AWS is the world's largest cloud provider, controlling 31 percent of the global market at the end of last year, according to Synergy Research. Microsoft Azure is the second most significant player, controlling 9 percent of the market.

Effective immediately, Kuchipudi said SoftwareONE customers can bill and transact AWS through PyraCloud. The solution provider plans to build out advisory, support and migration services for AWS in 2017 to better serve on-premises or pure-play AWS customers interested in moving workloads to the public cloud, according to Lawrence Schwartz, SoftwareONE's CMO.

For the first time, Kuchipudi said SoftwareONE would have a significant marketing presence at AWS's re:Invent event later this month in hopes of highlighting the new capabilities around PyraCloud and generating more AWS-specific leads and prospects.

"We definitely want to help customers get into the AWS environment," Kuchipudi said. "We've been part of their partner network, but we haven't really done much with AWS [until now]."

Unlike Microsoft, AWS doesn't have a large base of on-premises customers, Schwartz said.
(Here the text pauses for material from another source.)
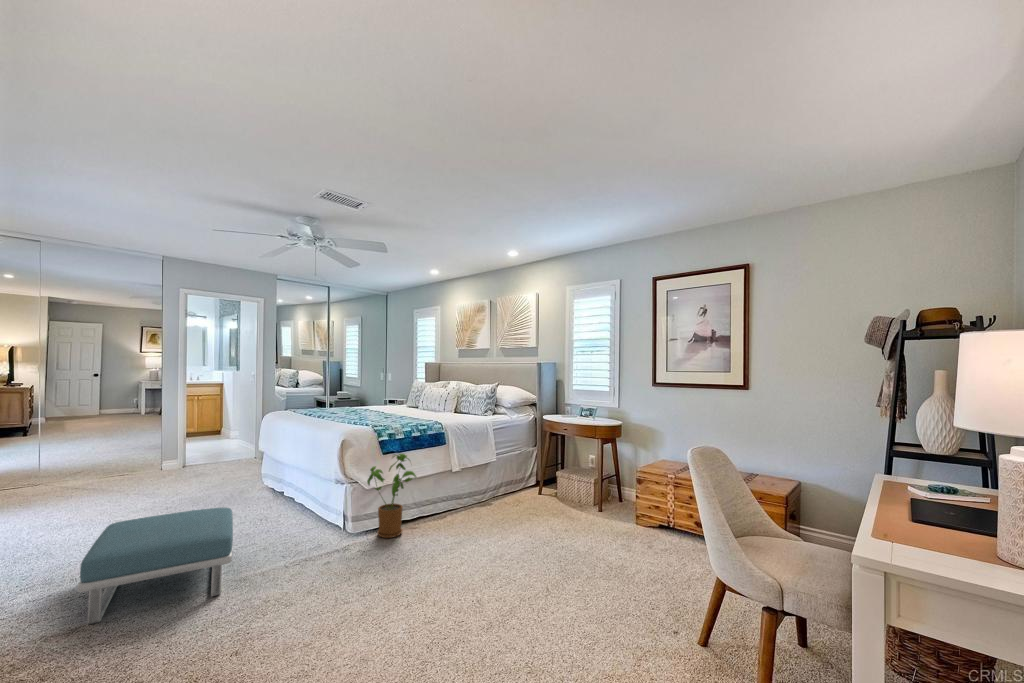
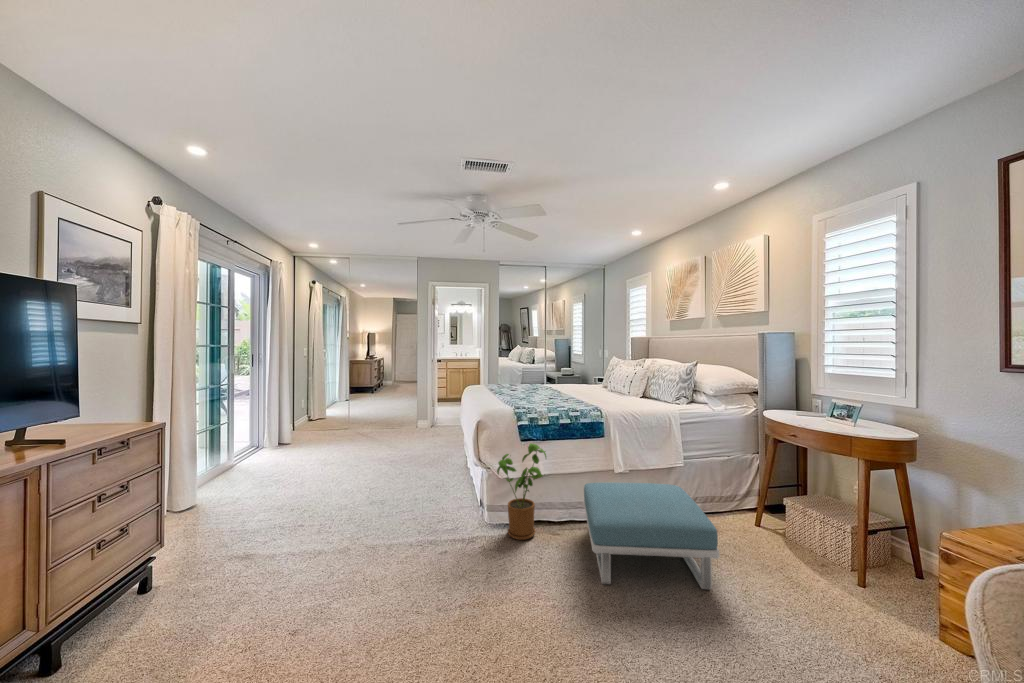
footstool: present [78,507,233,624] -> present [584,483,720,590]

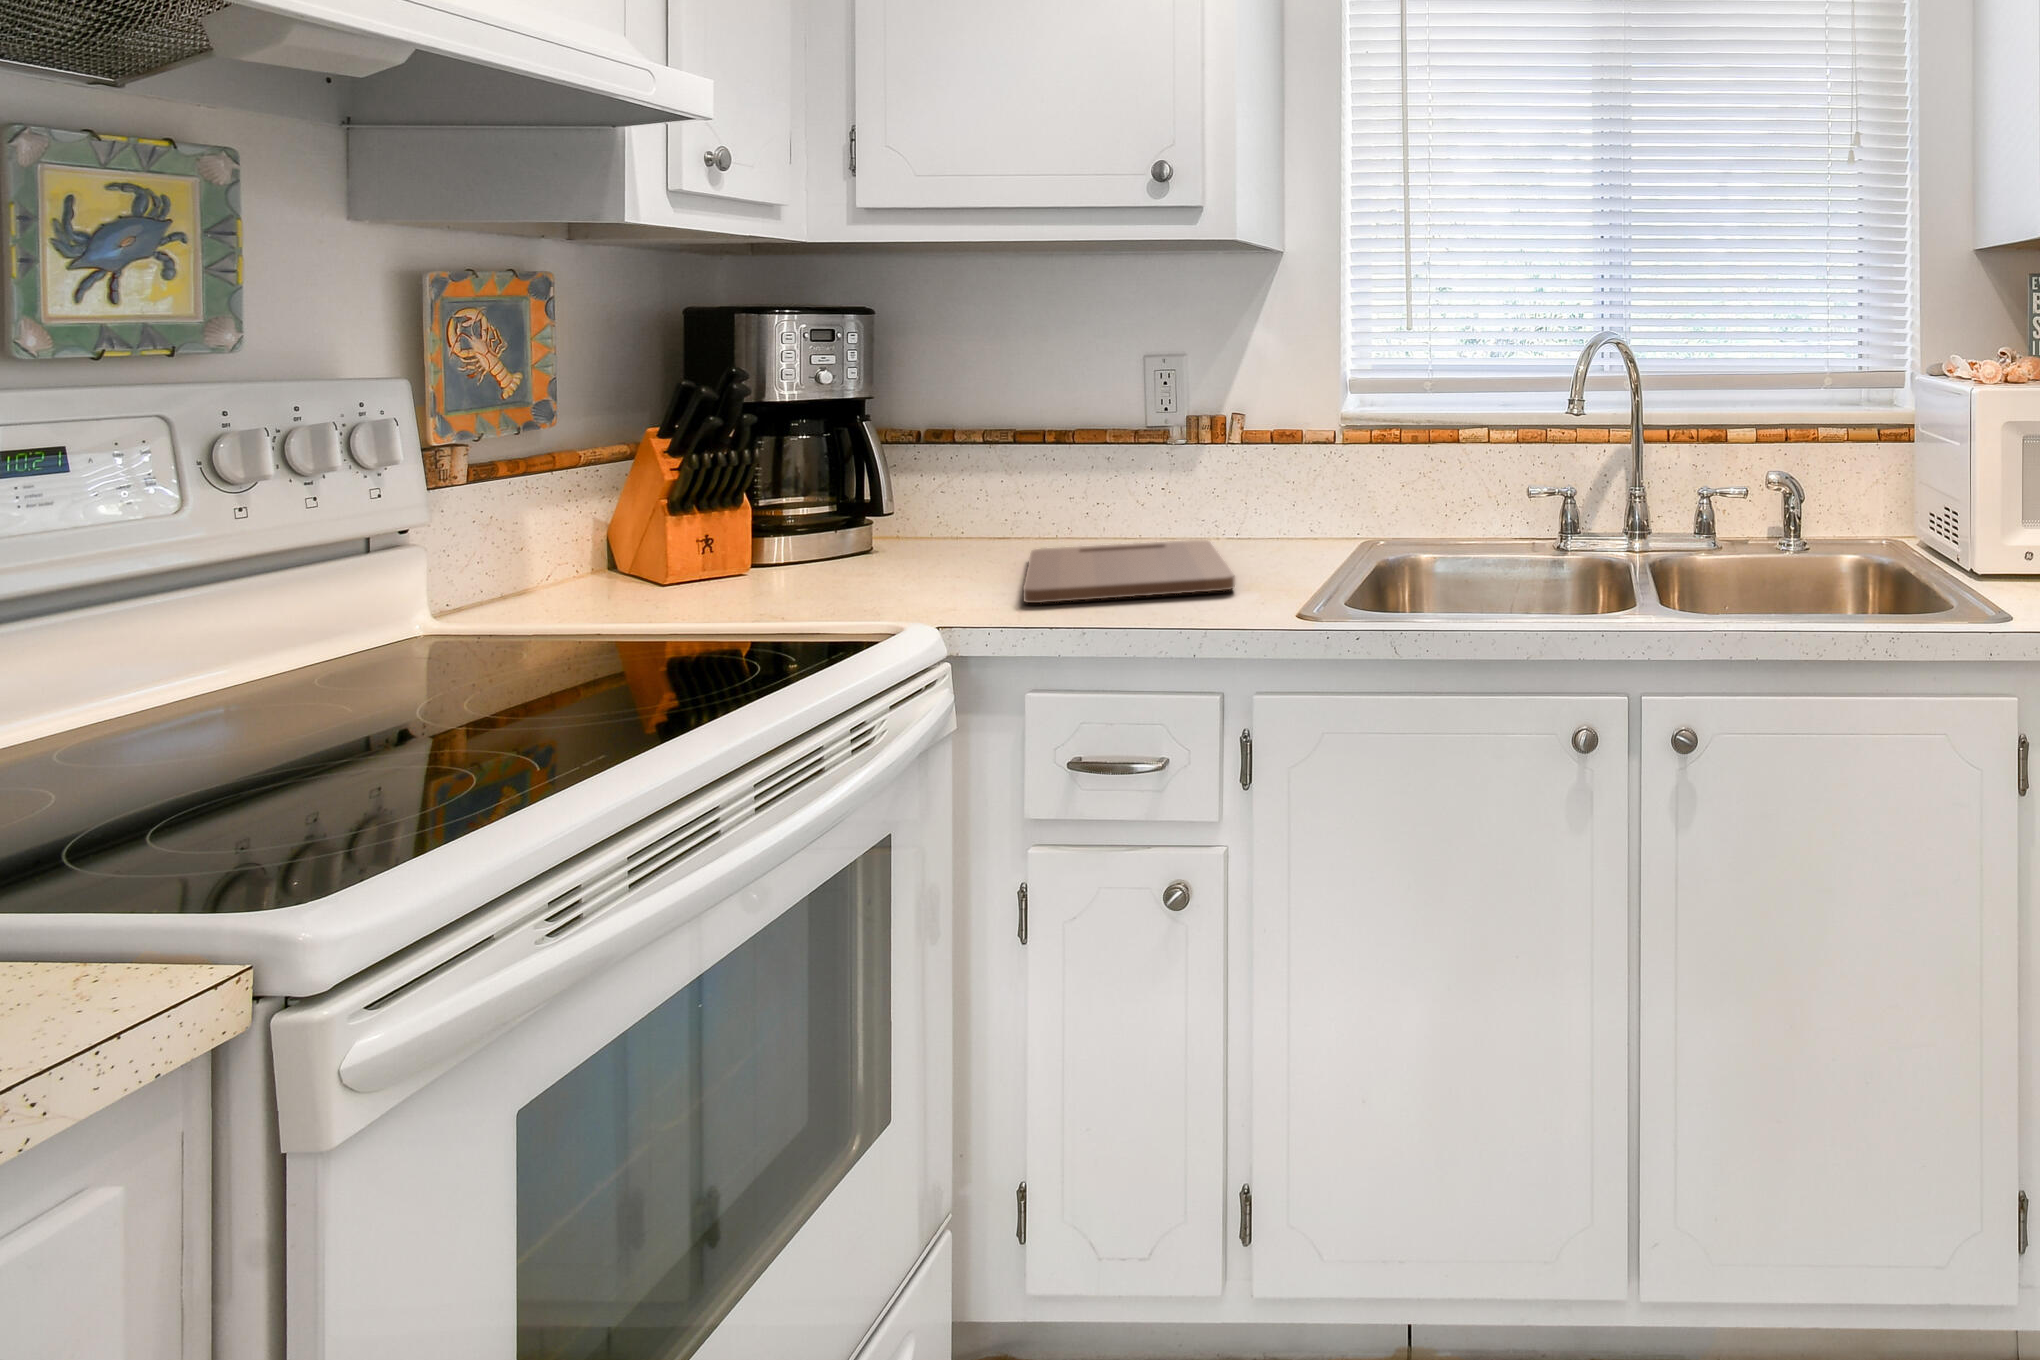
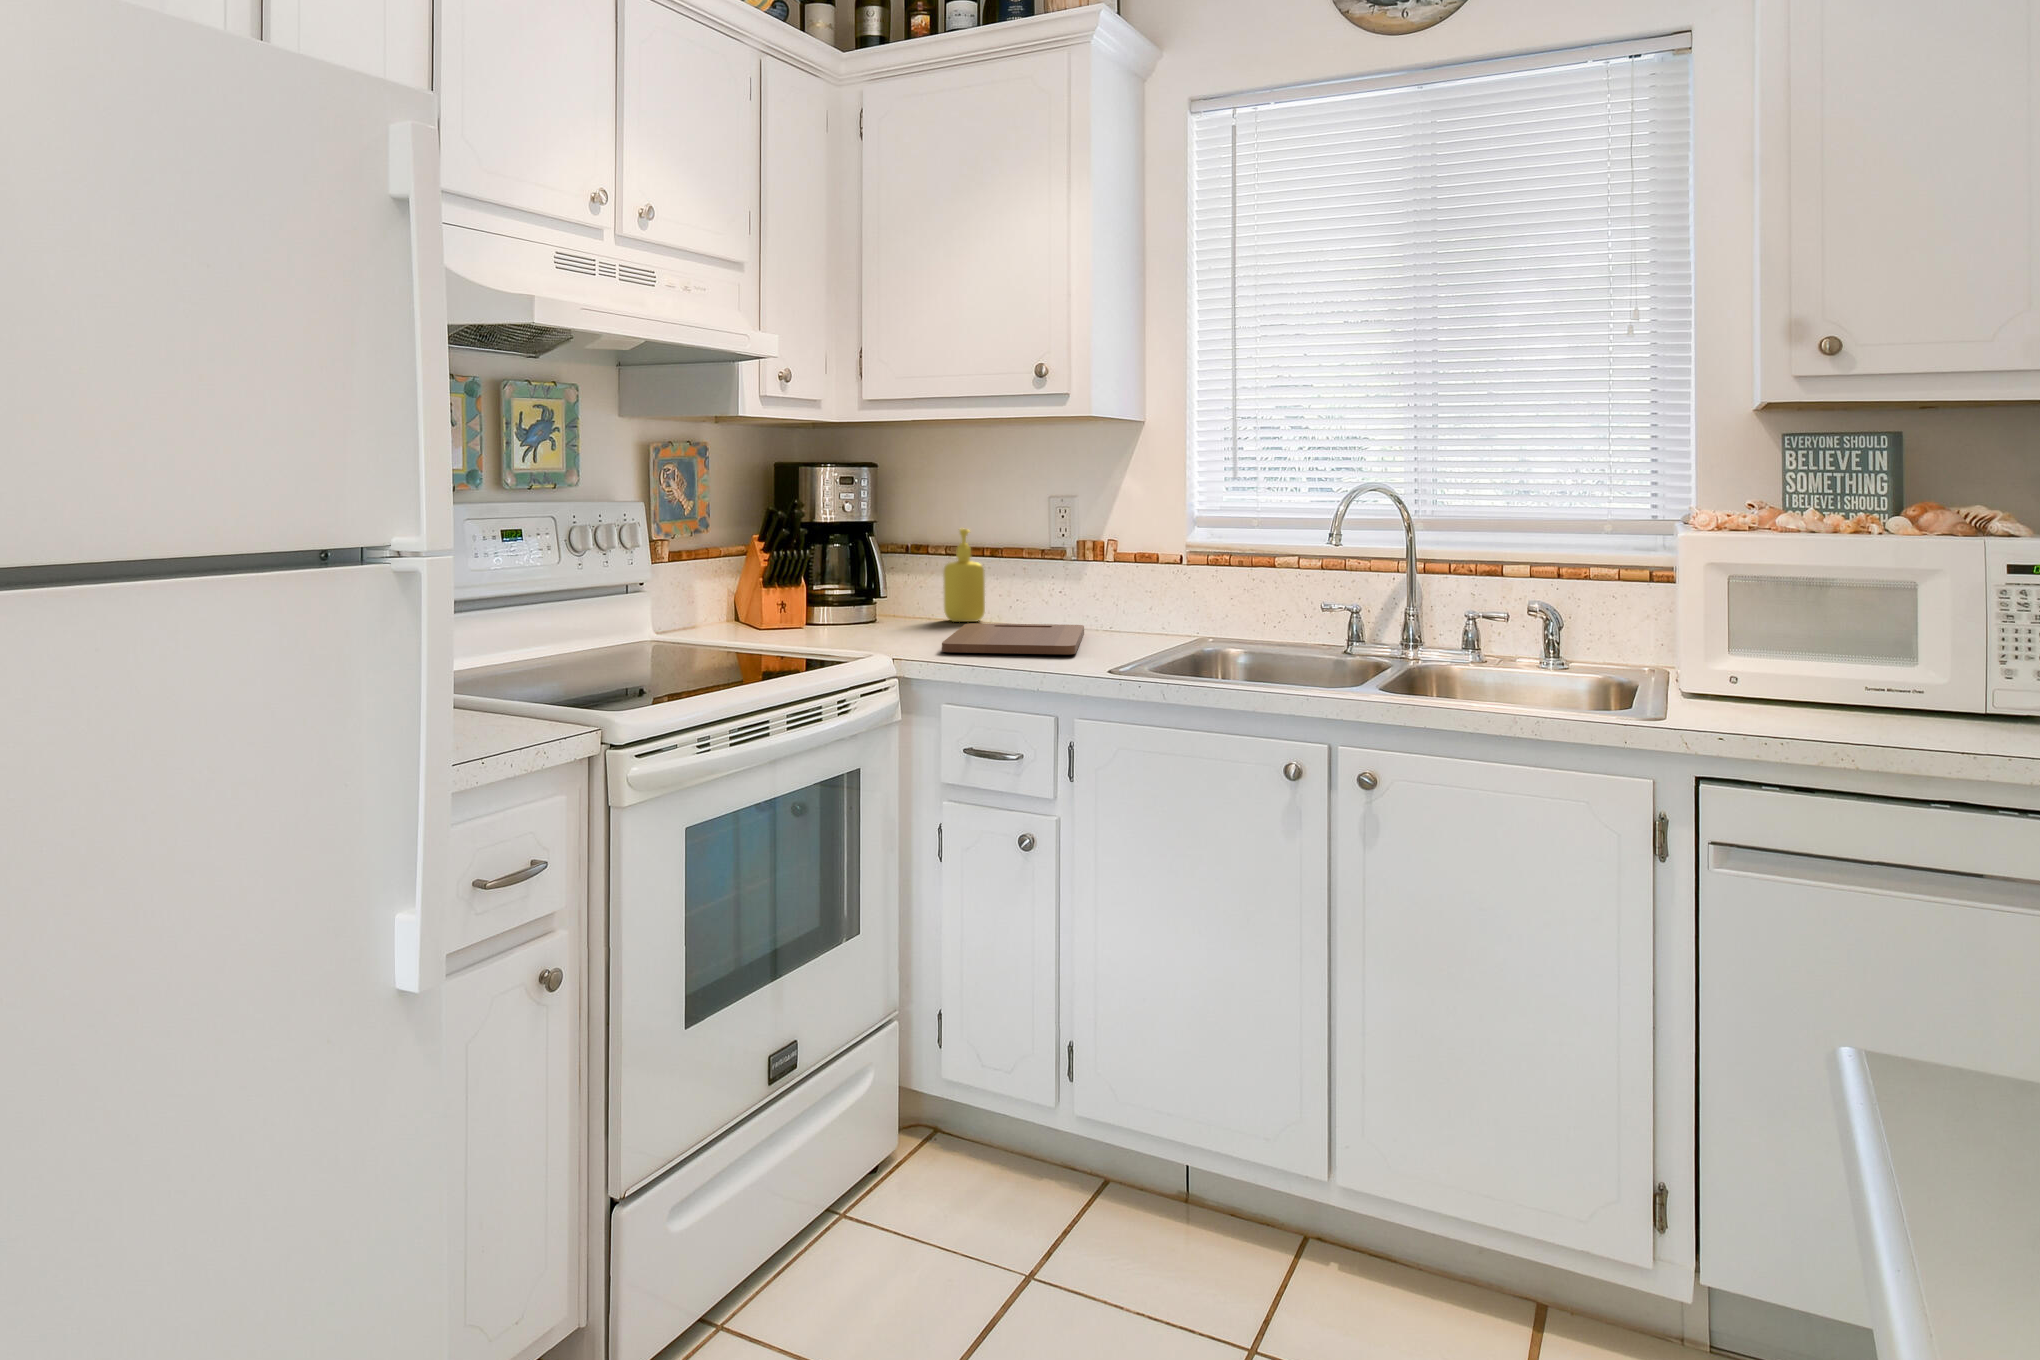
soap dispenser: none [983,409,1051,547] -> present [943,528,985,622]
But since SoftwareONE has a view into the on-premises spending of end user organizations, Kuchipudi said the company is better positioned than born-in-the-cloud players to help clients determine the financial and performance ramifications of migrating workloads into the cloud.

SoftwareONE is also rolling out a decision calculator to help CIOs or line of business leaders determine whether AWS, Azure or IBM SoftLayer would be the best fit for their workloads. Kuchipudi said customers could input what type of computing, networking, storage and operating systems they require, and the decision calculator will estimate how much it would cost to fulfill those needs on using each service.